Now, it seems like parades are an all-you-can-eat buffet of candy and other junk food, and the spectators act as if they have been chained to a basement radiator and starved for a week - before being set free to feast on the bounty of candy and chips thrown from a mile-long parade route of vehicles. No longer are kids mesmerized by the shiny ambulances and fire trucks and people on horseback and baton-twirling girls and marching bands; nope, they've only got one thing on their minds - candy. With single-minded abandon they dart within inches of ambulances, in front of cars and bike patrols, their eyes fixated on the penny candy scattered in the gutter.


No longer do you see the proud father on the sidelines with a little one sitting on his shoulders - it was the best seat in the house when I was a kid. Nope, now these kids have to be mo-bile! A-gile! Hos-tile! All the better to be able to snatch the Smarties and Tootsie Rolls off of the ground - and stumble over each other like hungry, blind puppies fighting for the last unoccupied teat - clamoring for more. I think I reached the height of my disgust because of two separate incidents at two separate parades.

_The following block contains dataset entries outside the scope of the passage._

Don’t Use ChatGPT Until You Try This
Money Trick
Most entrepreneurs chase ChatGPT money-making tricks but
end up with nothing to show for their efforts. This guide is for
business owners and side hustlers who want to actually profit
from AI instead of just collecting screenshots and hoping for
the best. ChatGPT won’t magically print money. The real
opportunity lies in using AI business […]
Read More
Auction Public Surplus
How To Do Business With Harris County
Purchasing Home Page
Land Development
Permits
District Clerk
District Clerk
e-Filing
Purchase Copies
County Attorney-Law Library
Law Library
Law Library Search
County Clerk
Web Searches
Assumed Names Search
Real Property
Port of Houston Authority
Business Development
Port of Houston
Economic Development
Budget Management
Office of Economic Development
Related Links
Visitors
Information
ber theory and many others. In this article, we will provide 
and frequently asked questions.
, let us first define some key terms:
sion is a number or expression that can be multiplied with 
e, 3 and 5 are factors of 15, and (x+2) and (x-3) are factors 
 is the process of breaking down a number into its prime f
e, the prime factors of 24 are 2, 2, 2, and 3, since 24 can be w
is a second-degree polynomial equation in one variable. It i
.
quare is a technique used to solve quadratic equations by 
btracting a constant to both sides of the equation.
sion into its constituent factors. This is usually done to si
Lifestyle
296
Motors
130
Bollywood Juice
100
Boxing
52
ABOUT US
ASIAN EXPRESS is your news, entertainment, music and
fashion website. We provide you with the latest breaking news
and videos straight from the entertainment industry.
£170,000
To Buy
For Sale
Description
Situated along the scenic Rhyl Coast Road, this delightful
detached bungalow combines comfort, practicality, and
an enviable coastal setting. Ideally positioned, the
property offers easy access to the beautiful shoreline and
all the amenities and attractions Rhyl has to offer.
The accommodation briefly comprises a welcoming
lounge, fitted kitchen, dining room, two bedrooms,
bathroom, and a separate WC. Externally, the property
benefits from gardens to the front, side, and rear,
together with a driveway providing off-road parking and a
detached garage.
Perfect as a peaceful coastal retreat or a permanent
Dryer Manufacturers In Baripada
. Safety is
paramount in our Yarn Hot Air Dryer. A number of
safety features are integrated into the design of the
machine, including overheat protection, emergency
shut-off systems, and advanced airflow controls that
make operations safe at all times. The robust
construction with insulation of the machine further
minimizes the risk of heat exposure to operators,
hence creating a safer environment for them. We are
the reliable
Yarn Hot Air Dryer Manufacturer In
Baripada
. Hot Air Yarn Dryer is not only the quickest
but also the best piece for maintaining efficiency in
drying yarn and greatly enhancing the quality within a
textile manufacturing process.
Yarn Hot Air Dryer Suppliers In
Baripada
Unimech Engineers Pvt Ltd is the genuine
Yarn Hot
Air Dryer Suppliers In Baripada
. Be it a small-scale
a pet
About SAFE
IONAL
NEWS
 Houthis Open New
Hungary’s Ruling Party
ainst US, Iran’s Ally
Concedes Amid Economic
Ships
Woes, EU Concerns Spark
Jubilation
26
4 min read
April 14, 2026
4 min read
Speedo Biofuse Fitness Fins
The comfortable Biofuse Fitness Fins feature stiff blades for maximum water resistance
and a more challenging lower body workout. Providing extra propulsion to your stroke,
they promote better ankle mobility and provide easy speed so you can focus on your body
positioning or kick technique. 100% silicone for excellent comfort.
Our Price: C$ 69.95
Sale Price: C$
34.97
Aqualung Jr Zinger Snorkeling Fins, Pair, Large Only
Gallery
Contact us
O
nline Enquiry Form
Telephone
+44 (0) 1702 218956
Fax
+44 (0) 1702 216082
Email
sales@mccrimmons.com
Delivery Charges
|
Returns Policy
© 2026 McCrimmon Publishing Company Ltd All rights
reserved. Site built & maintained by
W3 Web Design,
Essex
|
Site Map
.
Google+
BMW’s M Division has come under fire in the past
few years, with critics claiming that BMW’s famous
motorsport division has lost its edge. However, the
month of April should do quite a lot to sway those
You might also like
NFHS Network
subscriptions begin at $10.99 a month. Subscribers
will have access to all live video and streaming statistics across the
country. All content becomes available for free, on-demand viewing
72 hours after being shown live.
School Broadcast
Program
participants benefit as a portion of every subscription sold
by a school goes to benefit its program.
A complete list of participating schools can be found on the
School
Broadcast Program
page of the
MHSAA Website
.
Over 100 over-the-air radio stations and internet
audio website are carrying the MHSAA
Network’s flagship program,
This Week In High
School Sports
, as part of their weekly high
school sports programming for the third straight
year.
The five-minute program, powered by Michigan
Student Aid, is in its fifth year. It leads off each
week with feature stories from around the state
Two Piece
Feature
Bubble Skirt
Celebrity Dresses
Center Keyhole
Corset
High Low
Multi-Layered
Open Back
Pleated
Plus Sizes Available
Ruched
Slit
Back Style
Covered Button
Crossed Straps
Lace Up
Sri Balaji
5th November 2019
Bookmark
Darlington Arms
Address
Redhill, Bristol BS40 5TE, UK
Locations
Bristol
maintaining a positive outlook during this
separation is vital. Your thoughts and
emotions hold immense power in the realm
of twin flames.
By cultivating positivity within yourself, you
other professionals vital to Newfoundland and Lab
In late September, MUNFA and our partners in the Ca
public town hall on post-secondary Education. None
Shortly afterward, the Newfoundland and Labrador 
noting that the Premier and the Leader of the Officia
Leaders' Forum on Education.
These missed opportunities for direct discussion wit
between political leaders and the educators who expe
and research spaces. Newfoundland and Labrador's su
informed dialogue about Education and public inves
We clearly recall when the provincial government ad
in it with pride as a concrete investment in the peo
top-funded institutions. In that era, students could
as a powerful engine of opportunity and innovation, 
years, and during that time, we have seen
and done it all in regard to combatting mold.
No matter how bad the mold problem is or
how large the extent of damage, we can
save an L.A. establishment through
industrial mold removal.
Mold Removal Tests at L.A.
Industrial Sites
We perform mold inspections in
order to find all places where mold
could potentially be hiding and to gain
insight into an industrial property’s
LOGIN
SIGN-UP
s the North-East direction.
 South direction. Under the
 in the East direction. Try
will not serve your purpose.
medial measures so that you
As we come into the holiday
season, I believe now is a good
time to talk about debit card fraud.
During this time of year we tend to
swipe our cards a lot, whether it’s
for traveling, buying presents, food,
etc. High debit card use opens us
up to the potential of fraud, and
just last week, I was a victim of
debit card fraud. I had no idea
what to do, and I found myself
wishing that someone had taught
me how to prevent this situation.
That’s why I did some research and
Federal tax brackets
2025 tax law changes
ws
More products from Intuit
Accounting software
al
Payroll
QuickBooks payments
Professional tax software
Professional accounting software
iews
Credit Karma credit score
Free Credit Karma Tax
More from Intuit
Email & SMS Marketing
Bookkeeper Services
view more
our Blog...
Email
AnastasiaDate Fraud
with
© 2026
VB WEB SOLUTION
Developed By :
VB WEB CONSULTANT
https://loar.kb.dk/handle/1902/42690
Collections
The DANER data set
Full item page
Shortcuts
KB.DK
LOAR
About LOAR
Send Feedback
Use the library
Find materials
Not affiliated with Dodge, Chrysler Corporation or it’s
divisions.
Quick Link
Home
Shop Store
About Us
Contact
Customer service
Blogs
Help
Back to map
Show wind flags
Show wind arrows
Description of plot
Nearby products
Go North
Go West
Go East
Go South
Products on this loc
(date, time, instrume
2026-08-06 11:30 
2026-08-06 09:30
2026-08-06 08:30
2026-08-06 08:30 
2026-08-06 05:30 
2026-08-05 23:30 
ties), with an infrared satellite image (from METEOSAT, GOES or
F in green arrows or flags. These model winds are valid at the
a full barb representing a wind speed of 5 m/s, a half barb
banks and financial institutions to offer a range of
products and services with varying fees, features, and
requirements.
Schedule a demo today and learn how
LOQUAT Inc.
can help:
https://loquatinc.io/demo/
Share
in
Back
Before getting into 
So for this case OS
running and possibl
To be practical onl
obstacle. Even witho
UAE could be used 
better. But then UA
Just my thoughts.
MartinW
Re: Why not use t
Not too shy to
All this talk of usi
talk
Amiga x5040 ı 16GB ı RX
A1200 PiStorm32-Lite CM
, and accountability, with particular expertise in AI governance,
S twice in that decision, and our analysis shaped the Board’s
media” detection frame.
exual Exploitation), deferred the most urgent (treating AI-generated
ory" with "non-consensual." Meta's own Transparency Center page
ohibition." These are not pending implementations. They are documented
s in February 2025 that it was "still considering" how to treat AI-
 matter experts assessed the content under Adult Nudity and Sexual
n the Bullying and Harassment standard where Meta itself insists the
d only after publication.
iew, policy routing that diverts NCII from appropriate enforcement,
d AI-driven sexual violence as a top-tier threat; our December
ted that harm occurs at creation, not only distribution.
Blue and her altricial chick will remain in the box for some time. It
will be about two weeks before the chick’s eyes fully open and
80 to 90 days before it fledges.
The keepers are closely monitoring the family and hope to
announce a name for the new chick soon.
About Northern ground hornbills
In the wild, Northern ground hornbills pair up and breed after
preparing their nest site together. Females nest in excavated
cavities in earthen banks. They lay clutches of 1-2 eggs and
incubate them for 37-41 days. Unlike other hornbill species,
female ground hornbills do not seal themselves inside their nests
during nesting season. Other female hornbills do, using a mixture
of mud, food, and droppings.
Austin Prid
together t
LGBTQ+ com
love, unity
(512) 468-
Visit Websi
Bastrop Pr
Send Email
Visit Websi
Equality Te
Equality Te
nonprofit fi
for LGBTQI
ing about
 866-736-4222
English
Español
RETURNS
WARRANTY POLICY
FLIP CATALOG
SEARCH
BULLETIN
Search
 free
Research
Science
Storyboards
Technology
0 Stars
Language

In the first, we drove carefully through the designated parade route, avoiding both darting kids and adults, who would apparently give their lives for a piece of stale candy. It was bad enough that most kids had almost-full shopping bags of the stuff they had collected, but even worse when they would demand - not ask for - more.
"Candy!! THROW it!", yelled one little boy, less than a foot from the huge wheels on my truck. Since he was so close, and what the hell, I'm a role model, right?, I looked him in the eye and spat, "Throw it, PLEASE." And I beaned him in the head with a piece of Dubble Bubble. It was unintentional, I assure you, but he had it coming anyway. There was a middle-aged man, probably a good 20 years older than me who was seated next to the demanding little boy's territory. He made eye contact with me and nodded ever so slightly in secret collusion.
"Good one", his eyes and his laugh said.

The second incident took place in a community known for its huge 4th of July parade. We were providing bike coverage. Just like last year, there was one of those ubiquitous trucks, you know the ones: Square and shaped like a toaster and full of boxes and boxes of chips or cheese curls or some other fried, puffed or otherwise not found in nature snack. Yes. A potato chip truck. In a parade. Handing out snack-size bags of chips and pretzels. They had to staff this truck with (I shit you not) a dozen people because they couldn't hand the stuff out fast enough. They were being met and mobbed in the middle of the street by parade-goers. It was like someone yelled "Free Jager-bombs!" on frat night at the bar, a feeding frenzy the likes of which I haven't seen since Shark Week was on last. What in the HELL is a potato chip truck doing in a parade?